By Cheri Newton
Humble and accomplished, 17-year-old Tucson resident Levi Powe knows he should listen to his mother, Sharon, a piano player.
“She pretty much put the cello in my hand and said, ‘Play.’ And I played,” Powe says with a touch of humor in his voice.
Practicing and performing paid off. The teen finished first in the junior division at the Sphinx Competition in Detroit in February, outplaying eight semifinalists. He performed two contrasting movements of Bach’s Cello Suites, the first movement of Haydn’s Cello Concerto No. 1 and Villa Lobos’ Song of the Black Swan, a concert favorite for cellist/pianist duos.
Blessed with a broadcast-worthy voice, Powe is well spoken and mature.
“If you go into any field and you’re focused, you will be successful.” Powe explains. “It really helps to have outside input as well. My mom gave me a lot of really helpful input. She would hear things that I couldn’t hear or wasn’t paying attention to and that is one of the biggest factors that helped me in this competition.”
Powe’s teacher, Marybeth Tyndall, was instrumental as well.
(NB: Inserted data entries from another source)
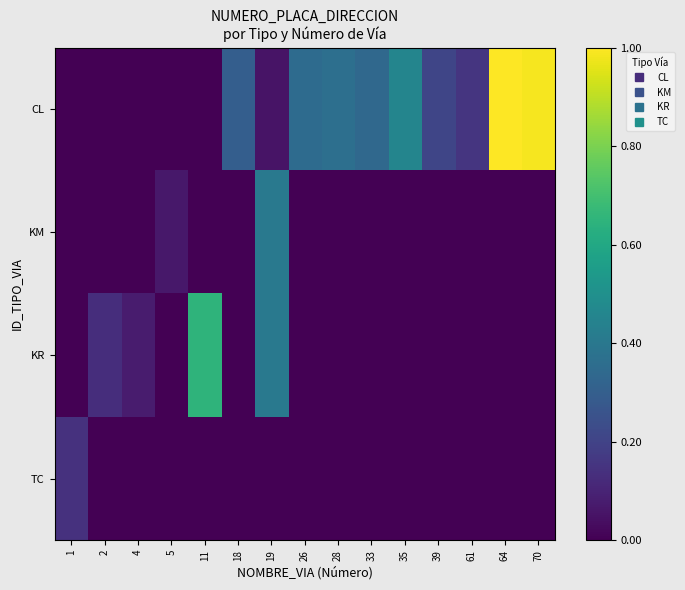

What is the total value across all series at 26?

0.4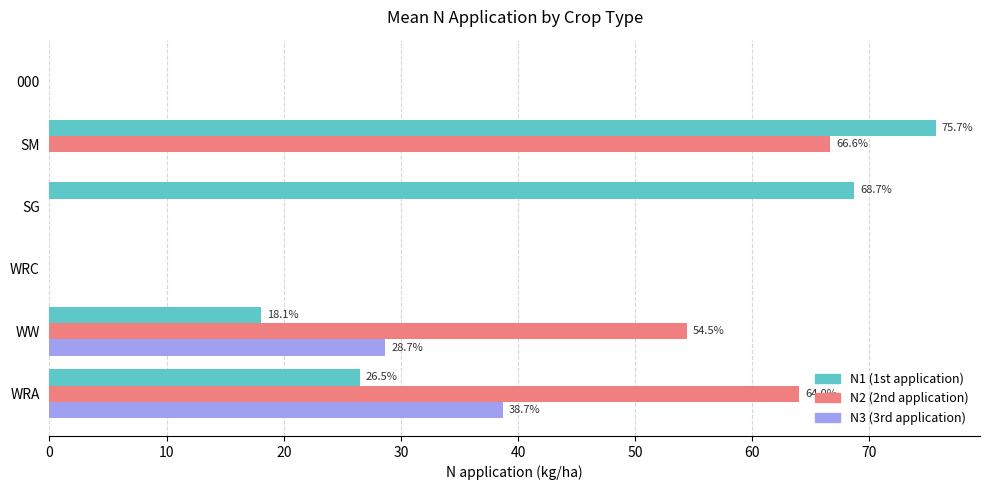

How many values in N2 (2nd application) are above zero?

3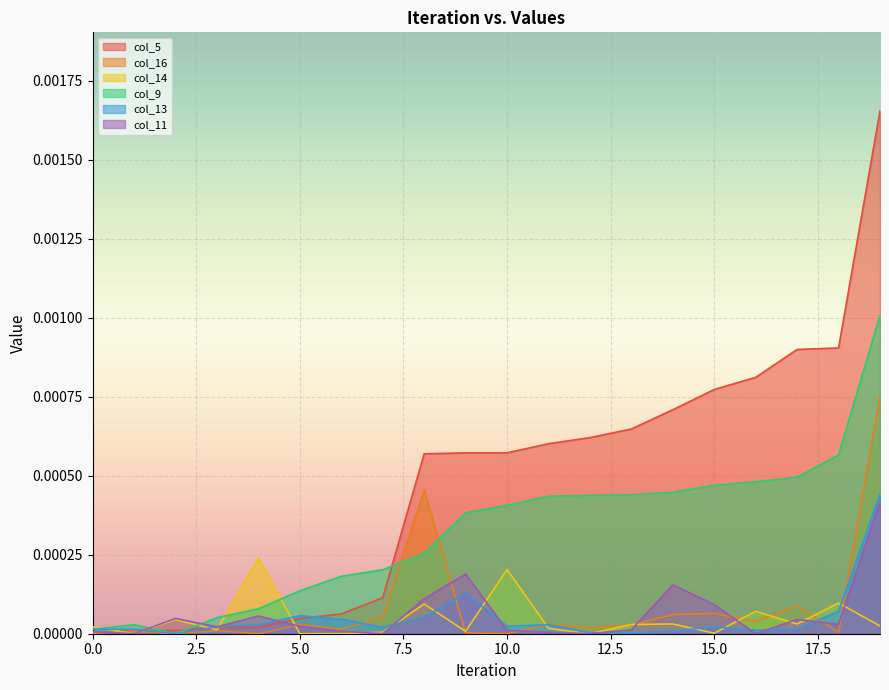

Is the value of col_11 at 15.0 greater than the value of col_13 at 10.0?

Yes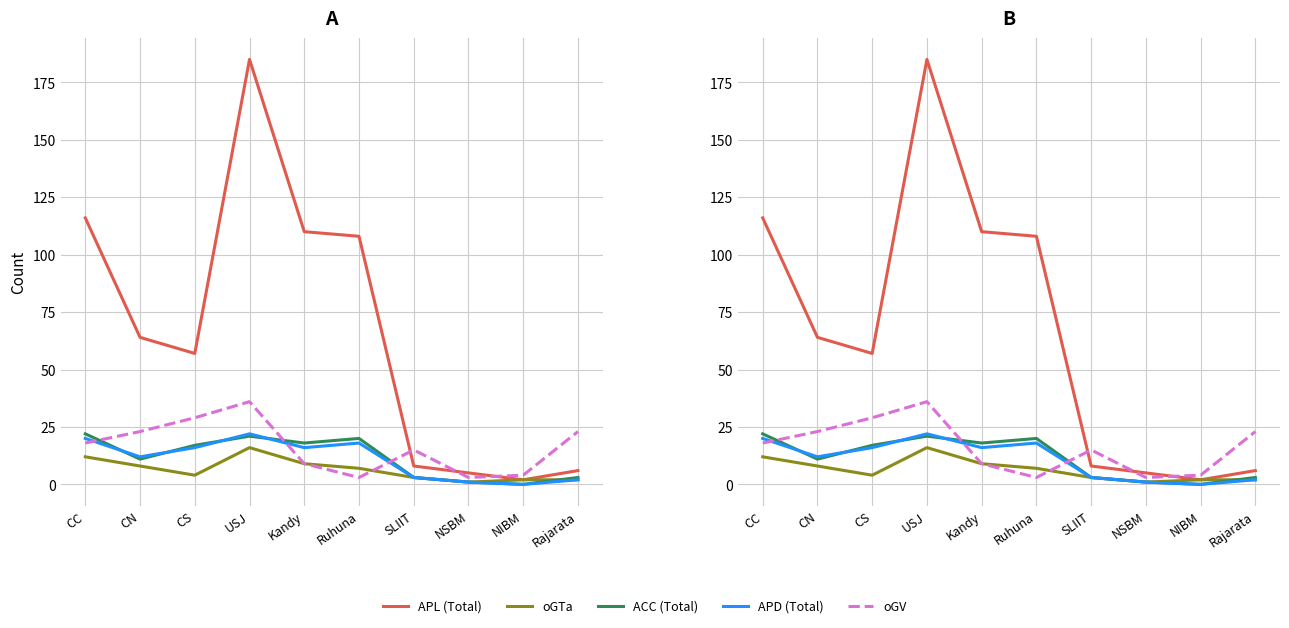

Reading left to right, what are all the values shown in this chart?

APL (Total): 116	64	57	185	110	108	8	5	2	6
oGTa: 12	8	4	16	9	7	3	1	2	2
ACC (Total): 22	11	17	21	18	20	3	1	0	3
APD (Total): 20	12	16	22	16	18	3	1	0	2
oGV: 18	23	29	36	9	3	15	3	4	23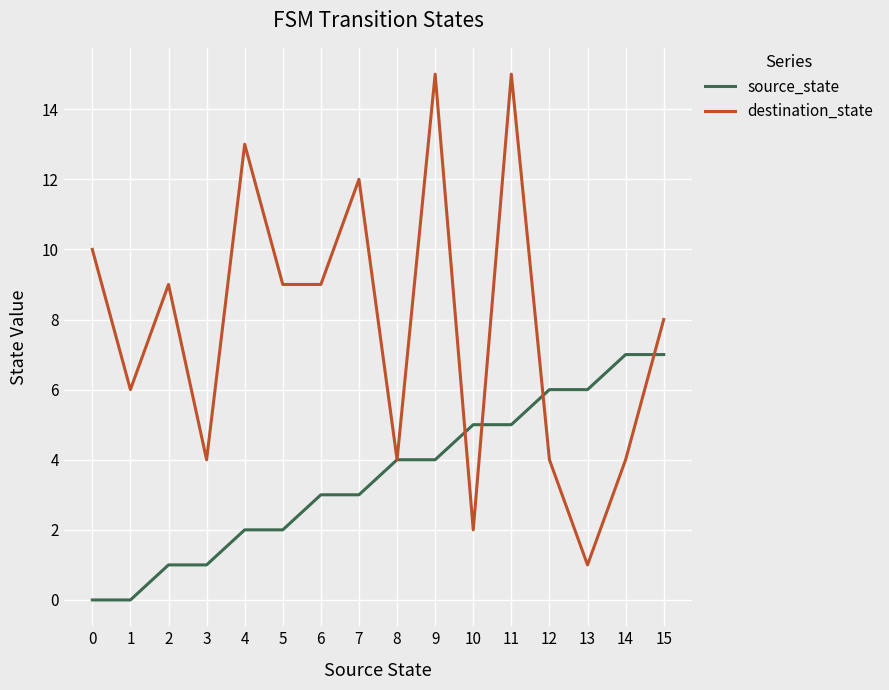

In destination_state, how many points are higher than both neighbors (excluding endpoints)?

5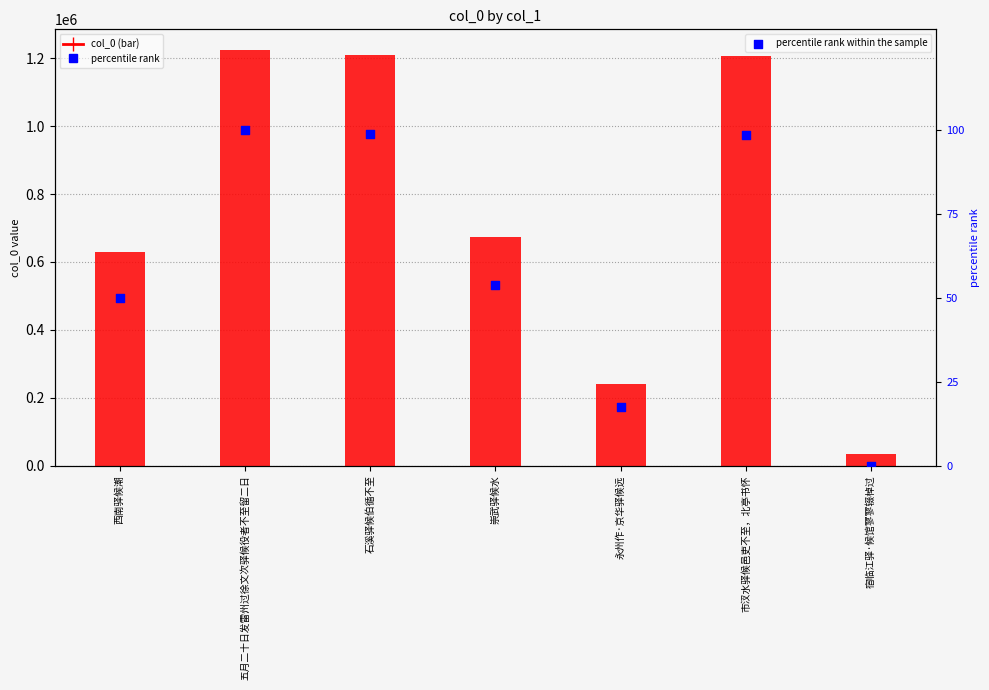

What is the total value across all series at 西南驿候潮?

630222.1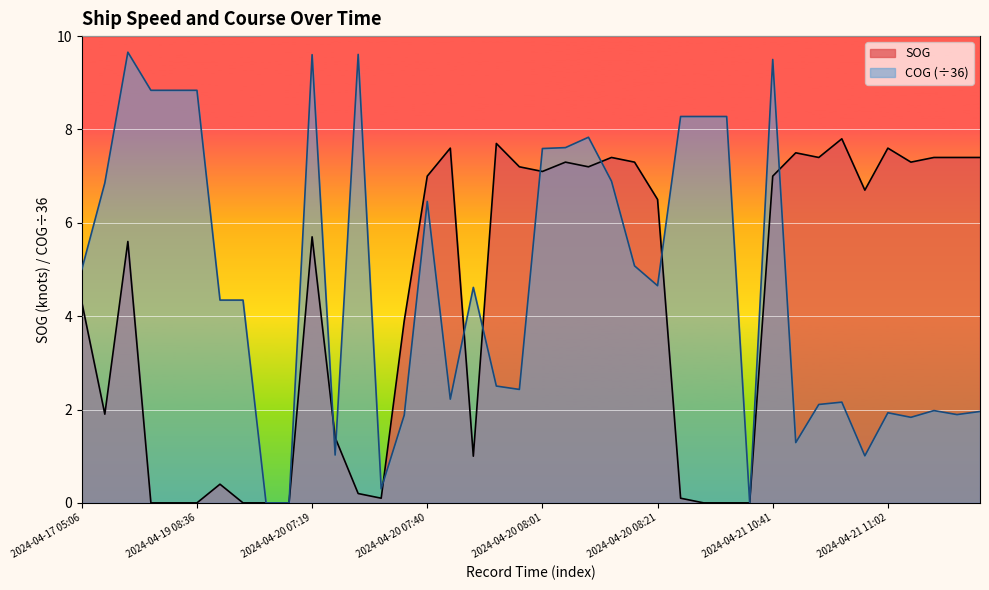

True or false: COG has a value of 2.0 at 2024-04-21 11:10.

True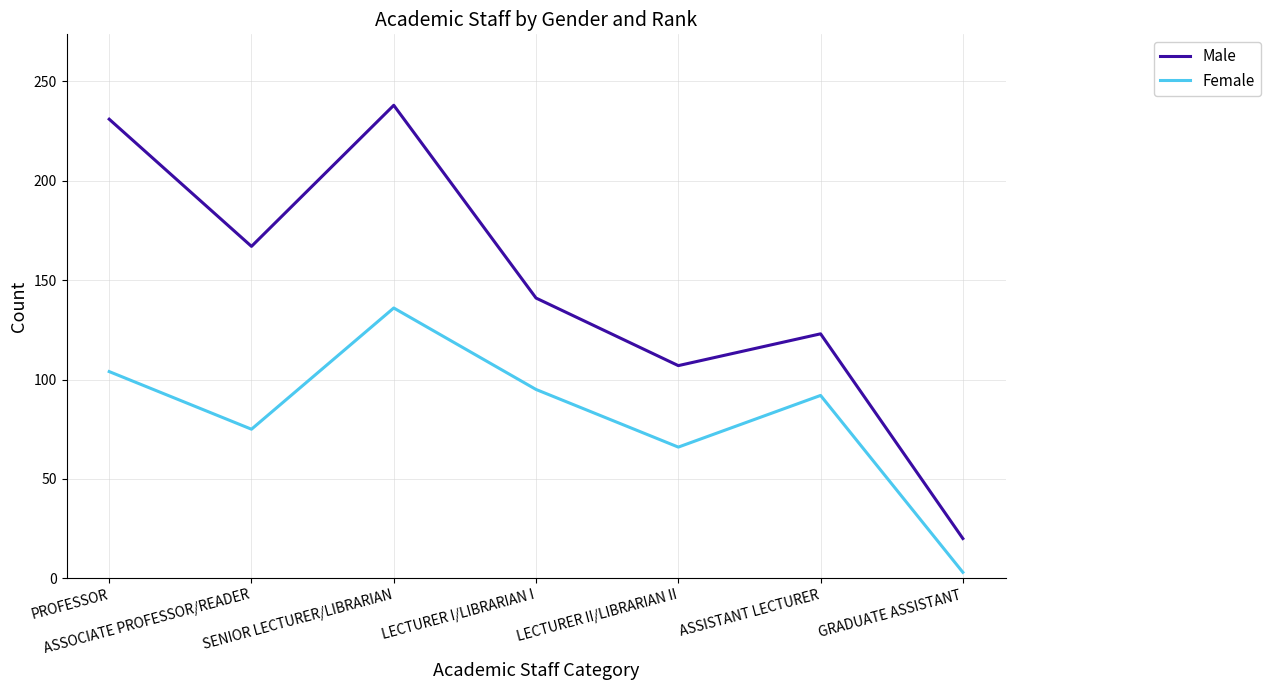

Is it true that Female equals 92 at ASSISTANT LECTURER?

True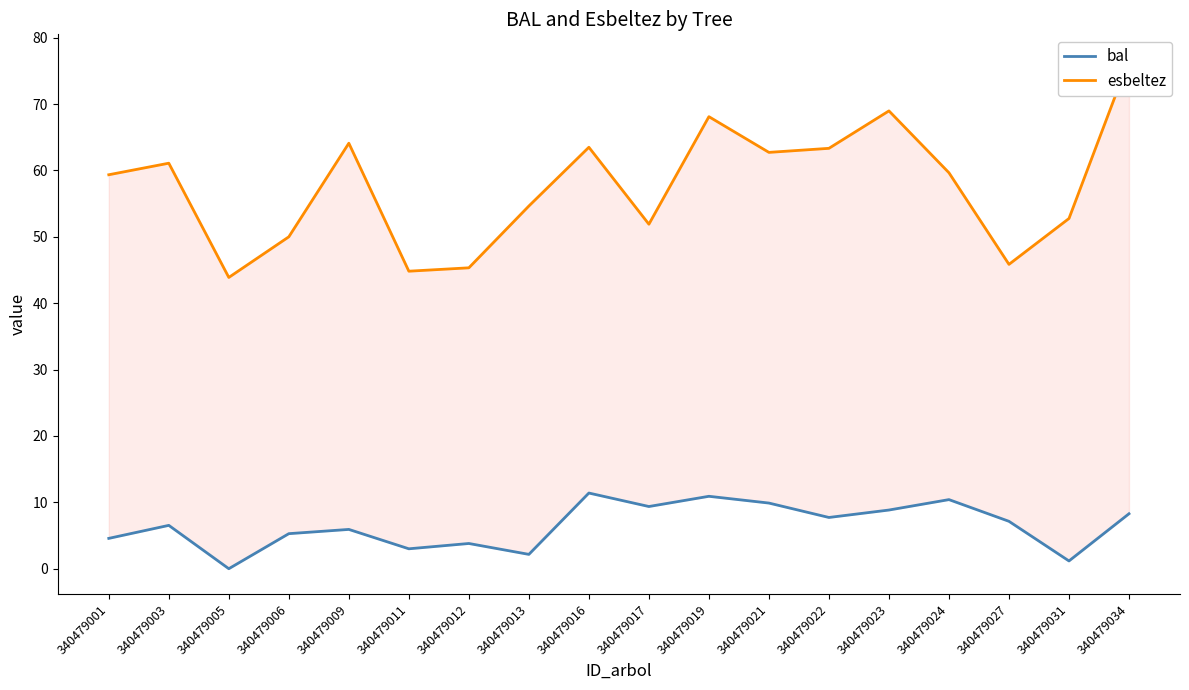

Is the value of esbeltez at 340479019 greater than the value of bal at 340479019?

Yes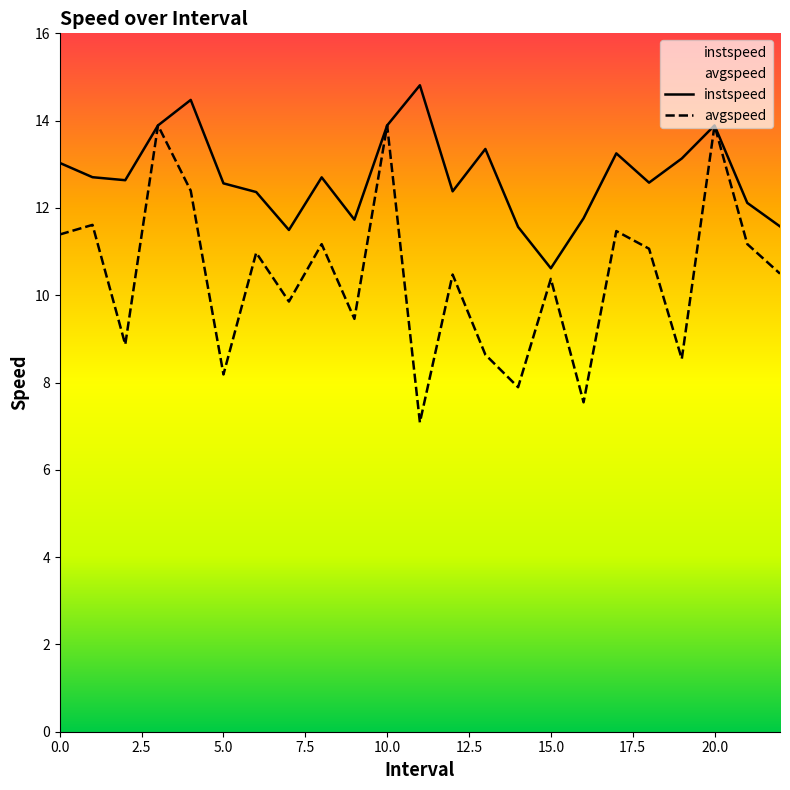

What is the difference between the highest and lowest values at 7.0?

1.6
She is a cellist in the Tucson Symphony Orchestra and the Southwest string quartets. She earned a master’s degree in cello performance from the University of Arizona.
“She is a really great teacher,” he said. “She went with me to the Sphinx Competition in Detroit and accompanied me. We can play together very well.”
Tyndall and Powe’s piece confirmed his movement from semifinalist to a finalist in the competition.
Tyndall says one of her favorite moments at the competition was after Powe won and she rushed to the front of Detroit’s Symphony Hall to greet him. The audience, filled with Detroit students, chanted “Levi! Levi! Levi!”
“So much glory is given to people in other things like sports,” Tyndall says. “That moment when kids were calling his name was so unbelievably thrilling.”
As part of the competition, the semifinalists could take master classes and sit in on seminars. The Sphinx Competition’s aim is to encourage, develop and recognize classical music talent in black and Latino communities. Established artists judge the events and provide a symphony with which the students can perform.
“The idea is to give the kids a broader understanding of opportunities in this field,” Tyndall says. “I have had students do exciting things before, but this, for me, was so inspiring. I am so absolutely grateful for the experience.”
Homeschooled, Powe graduated one year early. He’s taking his time to decide his next step, but he definitely wants to earn a college degree. Tyndall says that the sky is the limit for Powe.
“With this win, he has the attention of schools around the country, and of summer programs,” Tyndall says. “So, he has many scholarships and opportunities available to him.”